Adulting, or at least #adulting, is everywhere – on Twitter and Instagram, on blogs, in articles and even, occasionally, in conversation (you know what I mean: I just bought a sofa/made ceviche/didn’t cry in front of my boss). Probably more than occasionally if you’re an actual millennial and not someone who, like me, missed the m-boat by at least five years and just wants to hug you all and tell you everything will be alright (although not necessarily this side of your 50s).

I suspect adulting has come to prominence because being an adult in 2016 lies somewhere between “baffling” and “impossible”. The traditional markers of holding down a 9-5 job, paying the rent/mortgage on time, getting married, having kids, having savings and all that shizz (as I believe not even the young folk are saying these days) no longer marks you out as an adult but a lucky bastard baby boomer; those smug accidents of birth and history whose lives make anyone born after 1965 weep bloody tears of envy.

Lucy Mangan

Modern adulthood is still under construction. Sure, there are some unchanging externals, like owning a decent pair of nail scissors (why are they so hard to find? Why are they all too thick to cut nails? That is their job. To cut nails), being able to drink black coffee and easily go a year without a pregnancy scare, but the jury’s out on the rest. What the young don’t understand is that it’s not about how many or how much of the “right” things you have managed to accumulate by the “right” time; it’s about understanding that all the important things happen internally and without you having to actively do anything about it. The holy adult trinity is:

1. Allocating your apologies correctly. In my 20s, I sorry-ed all over the place, apologising for my existence constantly. In my 30s, this weird feeling that I had as much right to live and breathe and speak as anyone else stole over me and I just… stopped saying sorry. I’m hoping that in my 40s I will be mature enough to start apologising for the things I do do wrong instead of hiding them and hoping no-one notices. But baby steps will do, even for grown-ups.

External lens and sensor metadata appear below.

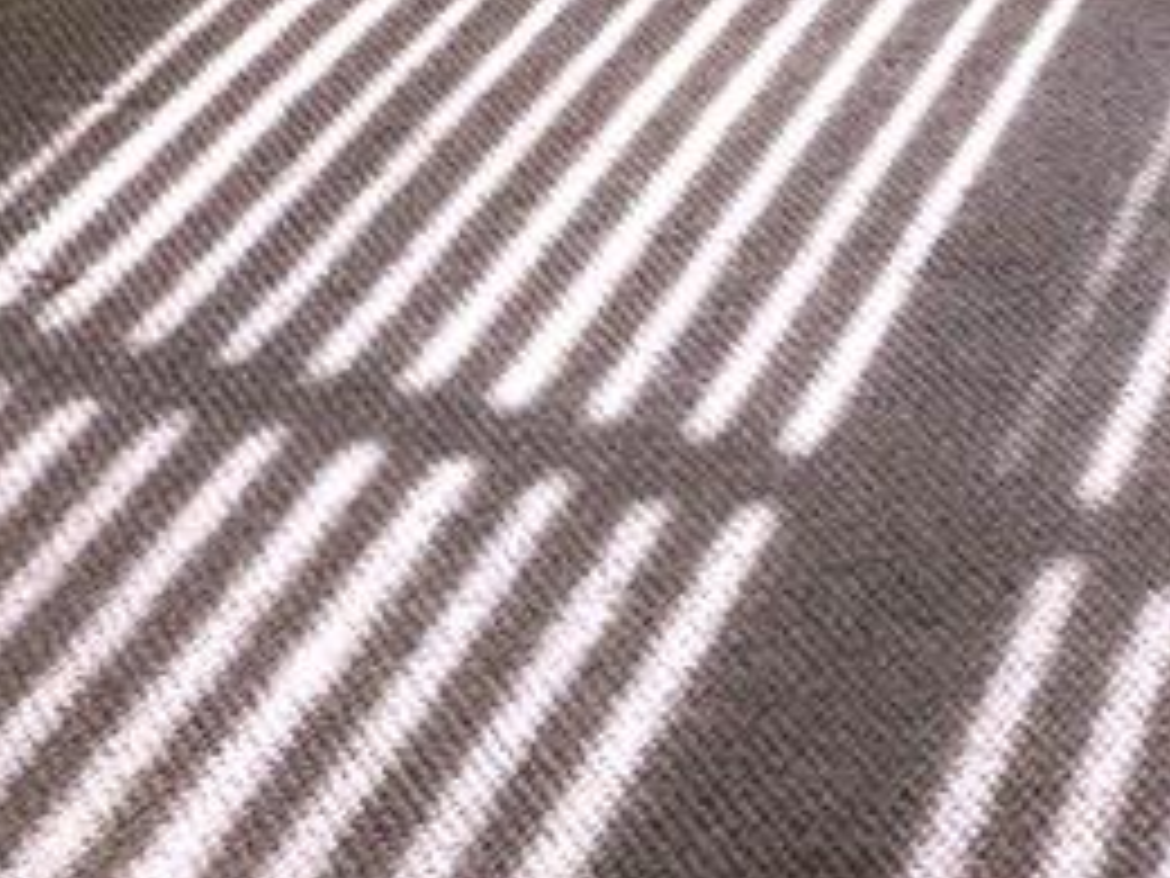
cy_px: -414
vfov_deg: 8.5
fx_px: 5813
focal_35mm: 172
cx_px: 819
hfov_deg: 11.5
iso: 20
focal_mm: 3.99
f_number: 1.8
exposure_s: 1/704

2. Not putting up with more than 12% of Other People’s Shit. How much crap – self-indulgent, whining, flapping, useless, soul-sapping crap – do we absorb from other people? All of it, when young. Now I have it down to about 30%. I nod and smile until people have unloaded about a third of what they feel is needful and then I stop them by words (“Stop now, you terrible person”), by deed (walking away or by going cross-eyed and falling over backwards) or, if necessary, with a burning death stare. Older friends tell me that you can get it down to 12% in time and that this is a fair measure. We all need a 12% escape valve.

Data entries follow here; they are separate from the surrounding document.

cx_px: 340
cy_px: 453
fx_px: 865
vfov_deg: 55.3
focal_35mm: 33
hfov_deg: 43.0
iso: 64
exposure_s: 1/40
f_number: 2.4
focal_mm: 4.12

3. Letting go of guilt. Everything makes me feel bad. Everything. Guilt is my engine, my fuel, my – uh – catalytic convertor (I feel bad for not knowing more about cars. And for embarking on extended metaphors before I know how to finish them) and it is an unsustainable way to live. I am starting to replace it with Not Guilt, but I am not getting as much done and that makes me feel guilty again. Come back to me on this one in a couple of years. I think any answers I find could do us all a lot of good. Until then, happy #adulting, everyone. If we can’t have pensions, let’s at least find some peace.